Re: [Regression?] Commit cb4f71c429 deliberately changes order of network interfaces
From: Lennart Sorensen
Date: Thu Aug 25 2016 - 15:40:40 EST
On Thu, Aug 25, 2016 at 09:38:39AM +0200, Ralph Sennhauser wrote:
> I'm also not interested in a never ending thread. It's moot that udev
> can't rename to kernel names sanely and we were sold ep34aj17asz98 as
> the replacement. Or that tearing apart the casing to replace the wifi
> modules with an ethernet one when there are already 5 Gbit ports is not
> a case I care about.
>
> Relying on the order might in theory have flaws but works just fine in
> practice. Thomas Petazzoni, I, OpenWrt / Lede / etc all do so with
> success.
It has worked so far. I expect it to break at some point.
> It's also not a side effect from major changes, so it didn't break by
> accident but as the subject says deliberately.

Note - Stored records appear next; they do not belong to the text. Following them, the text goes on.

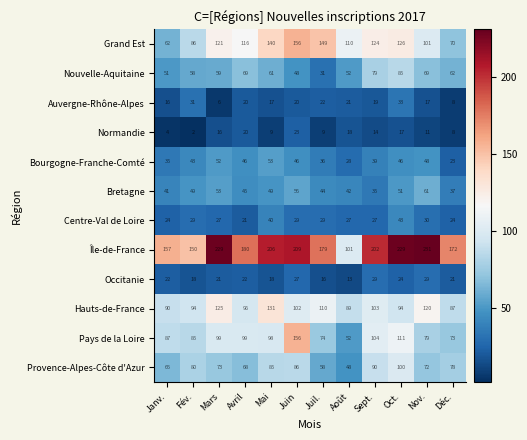

What is the total value across all series at Fév.?

725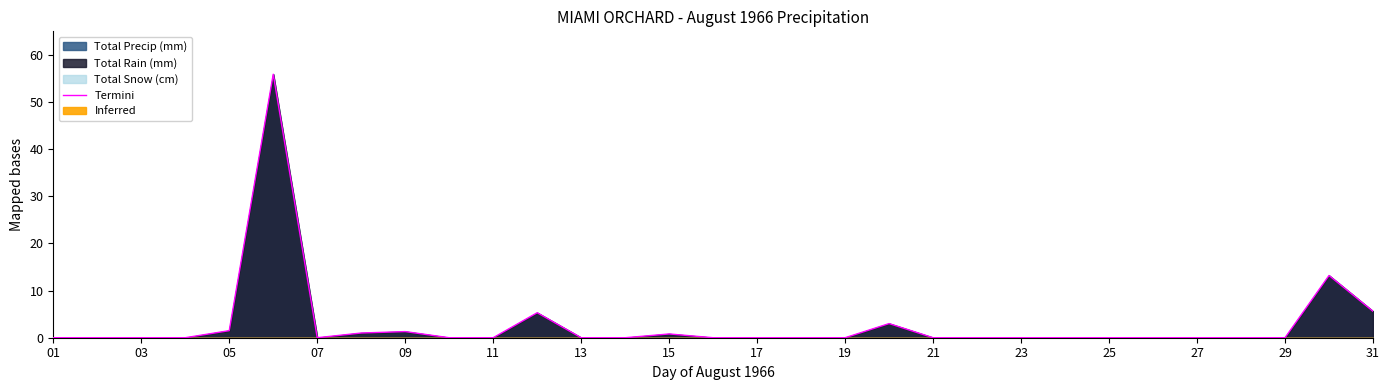

The value of Termini at 17 is 38.1. True or false?

False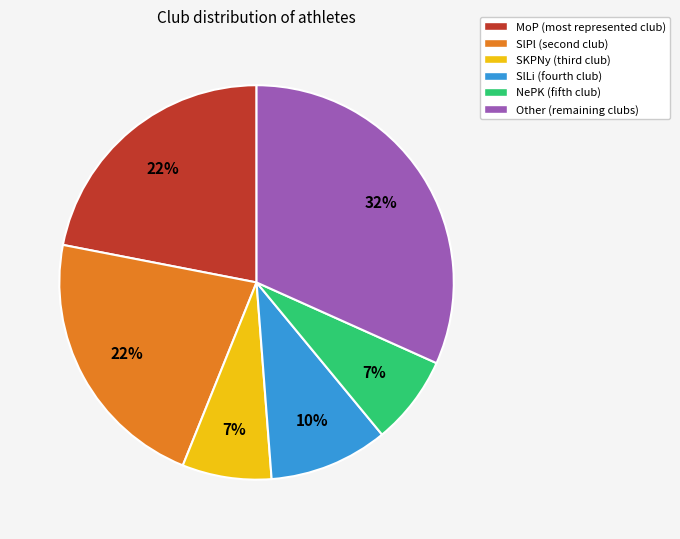

To the nearest percent, what is the difference between the SlLi and MoP slice percentages?

12%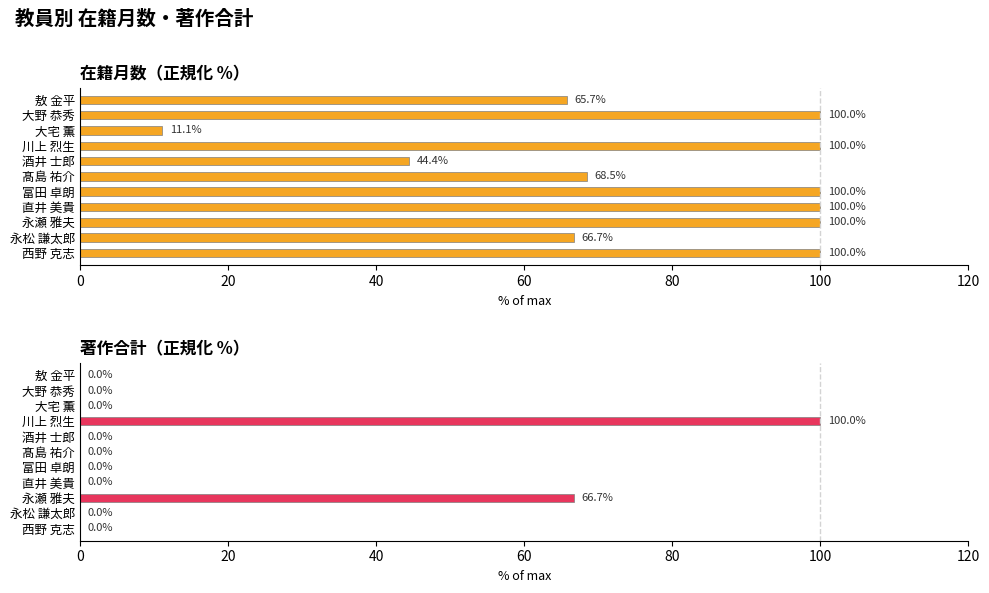

What is the difference between the second highest and minimum values in the 在籍月数 series?

88.9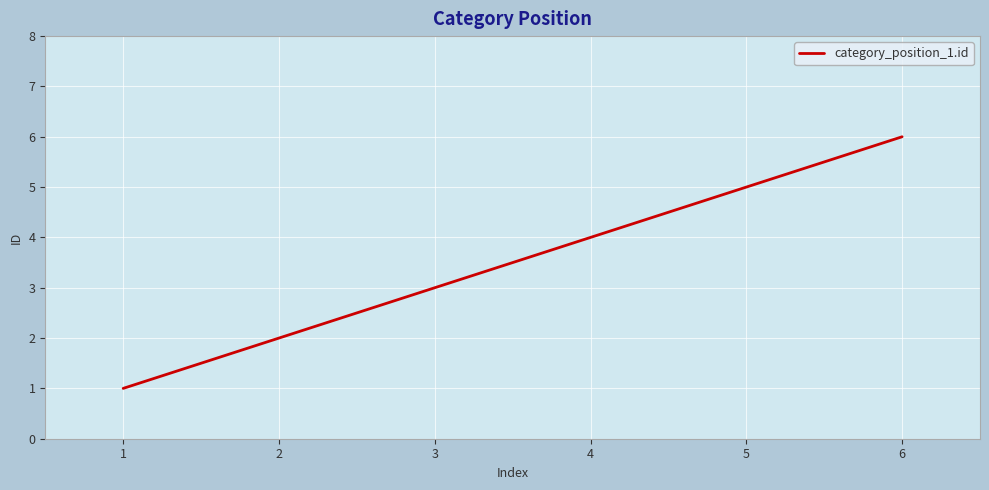

What is the difference between the second highest and second lowest values?

3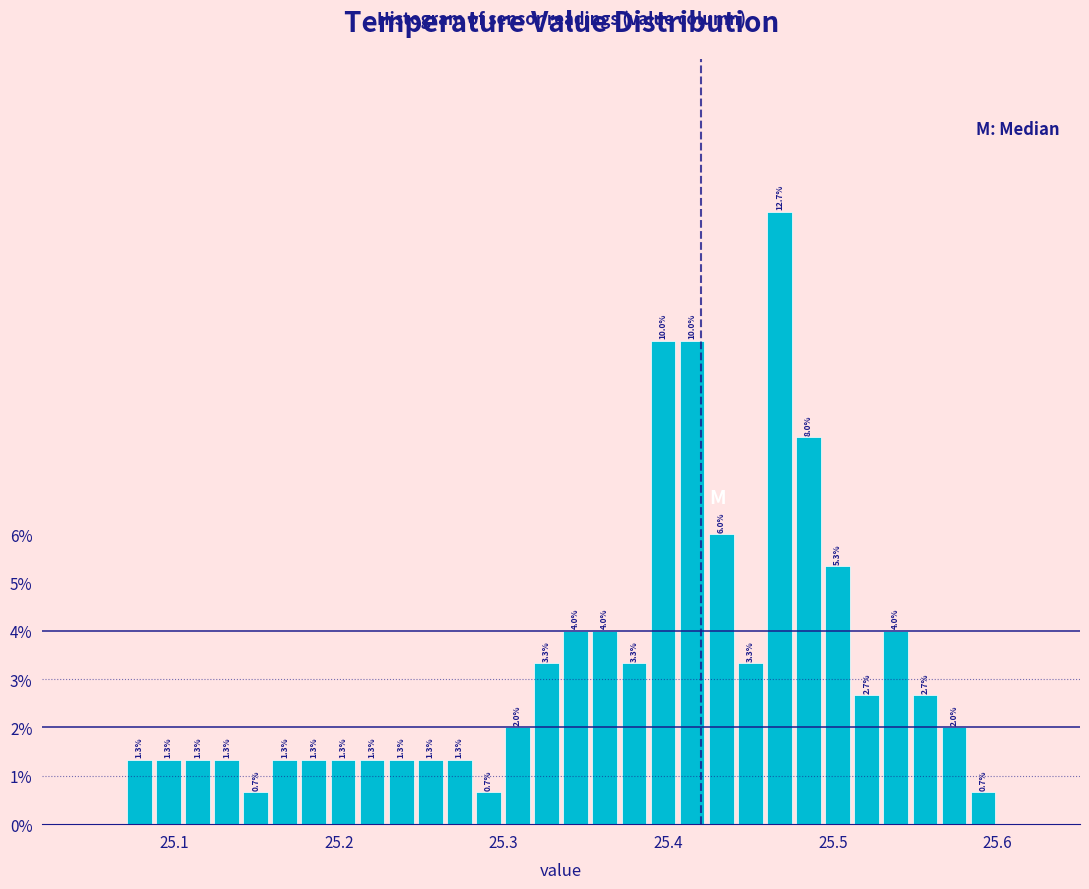

Read against the x-axis, roughly where is the centre of the tallest bar?

25.47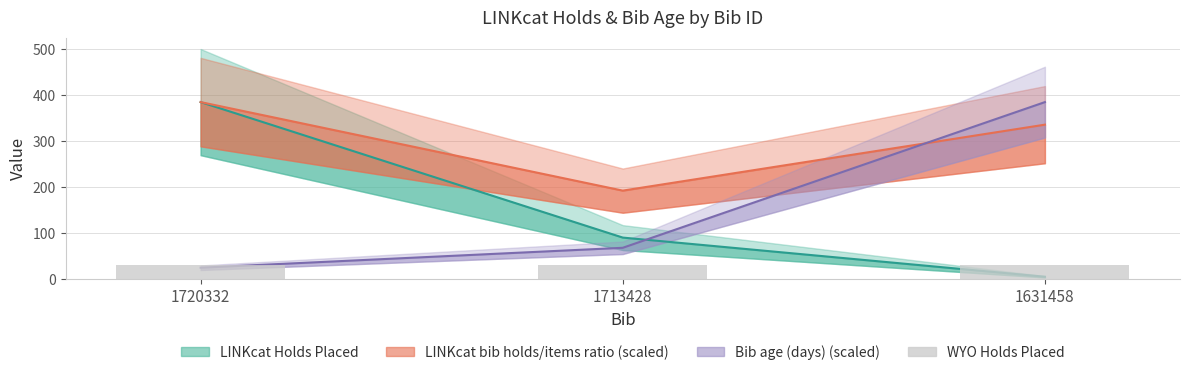

True or false: LINKcat Holds Placed has a value of 90.0 at 1713428.

True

In this case that is certainly true.
> How exceptional is this exception we are talking about? I mean if it's
> the only place you might want to change it even in 2 years but you
> can't because of the very same rule which was broken here.
I did a quick look at the dts files, and there are quite a few cases
that are not ordered, and I can't find anything in Documentation that
says they should be sorted. It just appears that in most cases people
do sort them, since that just makes sense for finding things and it is
as good an order as any other.
> I think if we were at 4.6-rcX reverting would be an easy call. I know
> it's more difficult to make this call now.
>
> Ltsi is 4.1, longterm is 4.4, so penetration is probably marginal at
> best at this time. From my view the damage caused by a revert would be
> less than the damage that will be caused by the commit if left in but we
> can't wait much much longer until this changes.

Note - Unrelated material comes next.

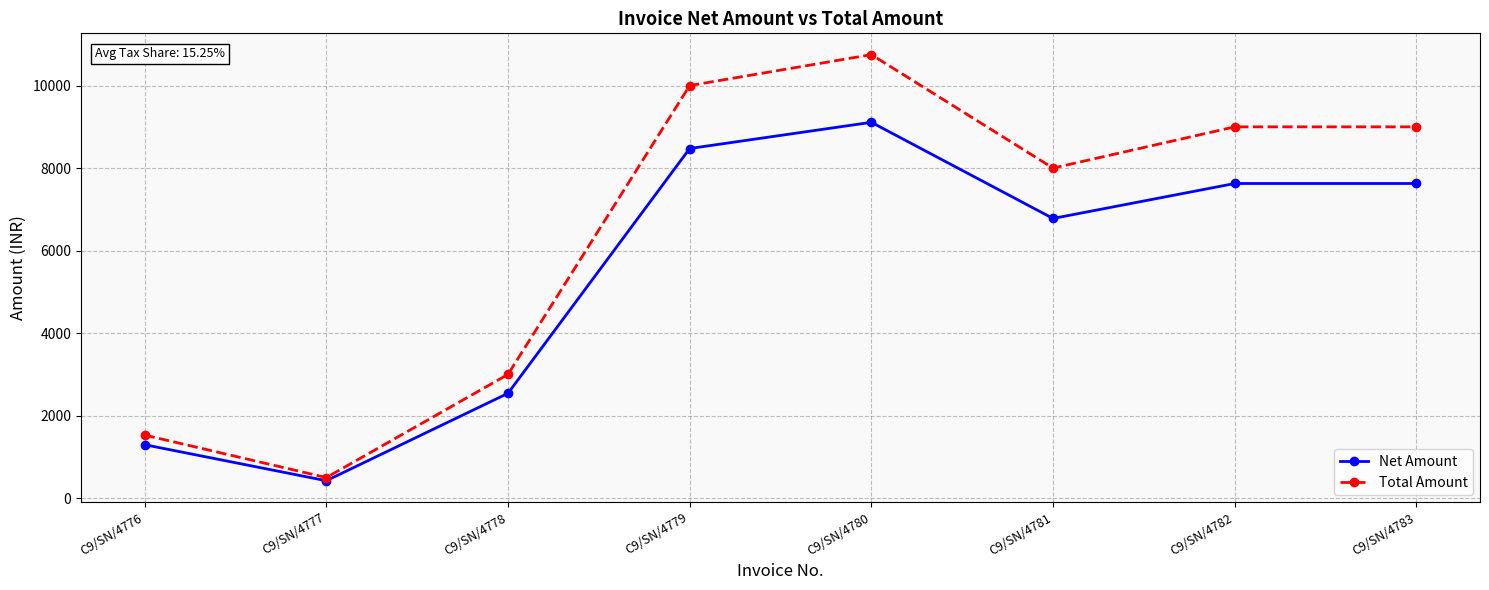

What is the sum of the Total Amount values at C9/SN/4780 and C9/SN/4776?

12280.0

Certainly no longterm kernels have this change yet, so it certainly does
seem the impact would be rather minimal. Usually the rule seems to be
"Don't break user space". This did potentially break userspace, so then
the question is whether what user space was doing was considred proper
and something that should expect not to break.
> If you use the ordering by address as main argument for the revert there
> will be nothing to argue about.
If only there was a documented place that had that rule. I can't find it.